A statement and question offered to participants of the symposium Diálogo Trans-Pacífico y Sur-Sur: Perspectivas Alternativas a la Cultura y Pensamiento Eurocéntrico y Noroccidental, University of Santiago, 8-9 January 2013
Professor of Sociology, University of Sydney
Greetings from Sydney! I am a sociologist, interested in both empirical research and social theory. I have been working for many years on the critique of Northern dominance in social science, and on the positive task of building a globally inclusive social science. Only this, I believe, will realize social science’s potential to be the democratic self-knowledge of society on a world scale. This project requires continuing encounters between intellectual workers across the global South. My book Southern Theory, published in 2007, records both the critique of Northern social science, and my encounters with social thought in Africa, Iran, Latin America and India, as well as Australia. Since publishing that book I have been studying Southern formations of gender theory, and I am currently working on Southern analyses of neoliberalism, and on the uses of Southern perspectives in applied social science.

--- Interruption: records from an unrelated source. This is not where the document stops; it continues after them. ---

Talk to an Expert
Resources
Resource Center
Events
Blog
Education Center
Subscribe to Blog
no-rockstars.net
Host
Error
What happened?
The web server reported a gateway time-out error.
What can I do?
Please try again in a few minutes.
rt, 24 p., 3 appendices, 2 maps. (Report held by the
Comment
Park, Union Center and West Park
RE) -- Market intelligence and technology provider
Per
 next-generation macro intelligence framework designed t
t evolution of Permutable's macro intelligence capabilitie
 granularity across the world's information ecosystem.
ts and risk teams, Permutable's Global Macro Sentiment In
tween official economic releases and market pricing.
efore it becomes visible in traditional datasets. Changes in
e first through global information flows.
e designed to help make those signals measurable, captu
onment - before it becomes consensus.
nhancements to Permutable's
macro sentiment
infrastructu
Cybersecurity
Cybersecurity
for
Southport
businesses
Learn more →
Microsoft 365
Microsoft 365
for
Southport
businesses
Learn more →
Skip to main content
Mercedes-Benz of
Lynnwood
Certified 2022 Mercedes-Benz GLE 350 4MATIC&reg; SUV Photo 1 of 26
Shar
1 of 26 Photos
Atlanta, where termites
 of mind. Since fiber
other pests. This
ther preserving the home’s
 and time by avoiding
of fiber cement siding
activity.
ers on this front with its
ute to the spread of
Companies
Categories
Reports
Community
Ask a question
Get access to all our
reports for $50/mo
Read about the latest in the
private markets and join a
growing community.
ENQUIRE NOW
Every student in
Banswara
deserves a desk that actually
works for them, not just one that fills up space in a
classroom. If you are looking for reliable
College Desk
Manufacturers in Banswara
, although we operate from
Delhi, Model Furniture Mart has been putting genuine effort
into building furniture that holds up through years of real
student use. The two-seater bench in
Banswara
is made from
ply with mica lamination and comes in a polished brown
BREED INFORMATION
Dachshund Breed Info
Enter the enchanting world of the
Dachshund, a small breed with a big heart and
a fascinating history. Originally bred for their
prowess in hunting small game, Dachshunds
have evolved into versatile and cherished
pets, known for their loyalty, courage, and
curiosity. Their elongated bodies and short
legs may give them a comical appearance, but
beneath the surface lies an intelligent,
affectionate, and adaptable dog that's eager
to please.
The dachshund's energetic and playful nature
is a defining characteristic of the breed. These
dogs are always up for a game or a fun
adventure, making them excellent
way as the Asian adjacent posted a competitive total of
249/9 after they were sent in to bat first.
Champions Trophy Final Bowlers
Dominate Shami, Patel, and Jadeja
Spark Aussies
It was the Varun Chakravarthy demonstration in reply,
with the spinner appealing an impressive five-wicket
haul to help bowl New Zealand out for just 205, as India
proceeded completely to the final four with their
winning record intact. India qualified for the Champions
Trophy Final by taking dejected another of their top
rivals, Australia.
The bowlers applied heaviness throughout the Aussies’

The question I would pose for your consideration is: How do we develop curricula in higher education – especially in theory courses, which are both vital and difficult to change – that prioritize the intellectual work of the global South? What are the growth points around which new teaching agendas can crystallize?
¿Cómo podemos desarrollar planes de estudio en la educación superior – especialmente en cursos teóricos, que son a la vez importante y difícil de cambiar – que priorizan el trabajo intelectual de los países del Sur? ¿Cuáles son los puntos de crecimiento en torno al cual las nuevas agendas de enseñanza pueden cristalizar?